The final word of this chapter of the windows comes from the 1902 magazine.  Note the first paragraph asking the girls in future generations to remember Queen Victoria, who oversaw “three generations of Englishwomen and sixty years of change and prosperity”.  As you can see, the idea of New Testament women was lost somewhere along the way along with the six female poets. We have now six Old Testament women.  The school flower of the time was the daisy, and this is prominent in all the windows.  

This illustration of the hall is from around the time of the First World War, maybe a little later.  Note the windows in their original position, and also see the mighty organ siting at the side of the hall.  I say bring back the organ! The actual windows, for a reason I have yet to unearth, eventually chose women only from the Old Testament.  If anyone could shed light on this or has an intelligent idea let me know!

Above, from Graham Street Memories (published 1931) is the full list of the windows, describing what they represent.

Recent times
When the Hall was extended back in 2009, the windows had to be moved as the wall housing them was destined to be knocked down. Here is what our Facilities Manager has to say about this difficult operation:“The work to the windows was carried out in 2009 and they were reinstated during the February half term (2010) in their new location ready for the start of term.
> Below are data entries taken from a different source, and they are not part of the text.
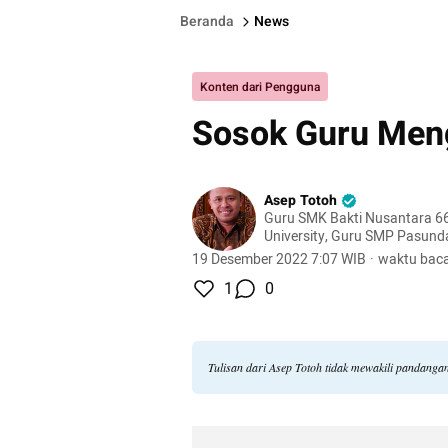
Beranda
News
Konten dari Pengguna
Sosok Guru Meng
Asep Totoh
Guru SMK Bakti Nusantara 6
University, Guru SMP Pasun
19 Desember 2022 7:07 WIB
·
waktu baca
1
0
Tulisan dari Asep Totoh tidak mewakili pandanga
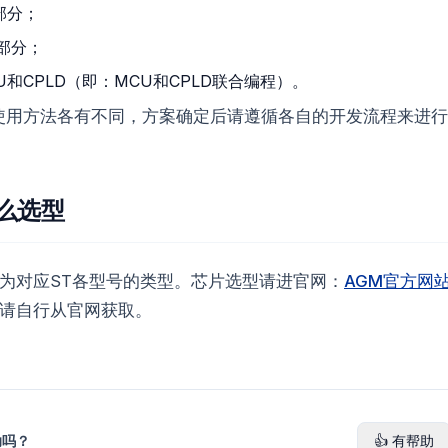
部分；
D部分；
U和CPLD（即：MCU和CPLD联合编程）。
使用方法各有不同，方案确定后请遵循各自的开发流程来进行
怎么选型
置为对应ST各型号的类型。芯片选型请进官网：
AGM官方网
et也请自行从官网获取。
助吗？
👍 有帮助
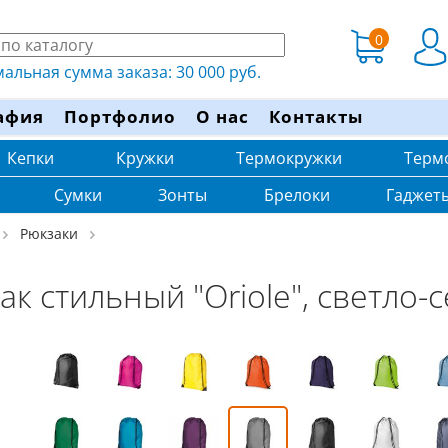
0
льная сумма заказа: 30 000 руб.
афия
Портфолио
О нас
Контакты
Кепки
Кружки
Термокружки
Терм
Сумки
Зонты
Брелоки
Гаджет
Рюкзаки
ак стильный "Oriole", светло-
The architect responsible for the cleaning and repairs to the windows was from Lawray Architects (Mr Martin Fox) who was the lead architect for the whole of the Carmel Hall work and extension of the main school hall and dining room." In 2009 they would have been over 100 years old and survivors of both First World War zeppelin raids and the Second World War Blitz.  
So, next time you are in the main hall take a moment to appreciate and enjoy our stained-glass windows, borne out of a love for Queen Victoria and for over a century now imbuing all that Francis Holland School stands for: Constancy, Justice, Humility, Truth, Fortitude, and Love.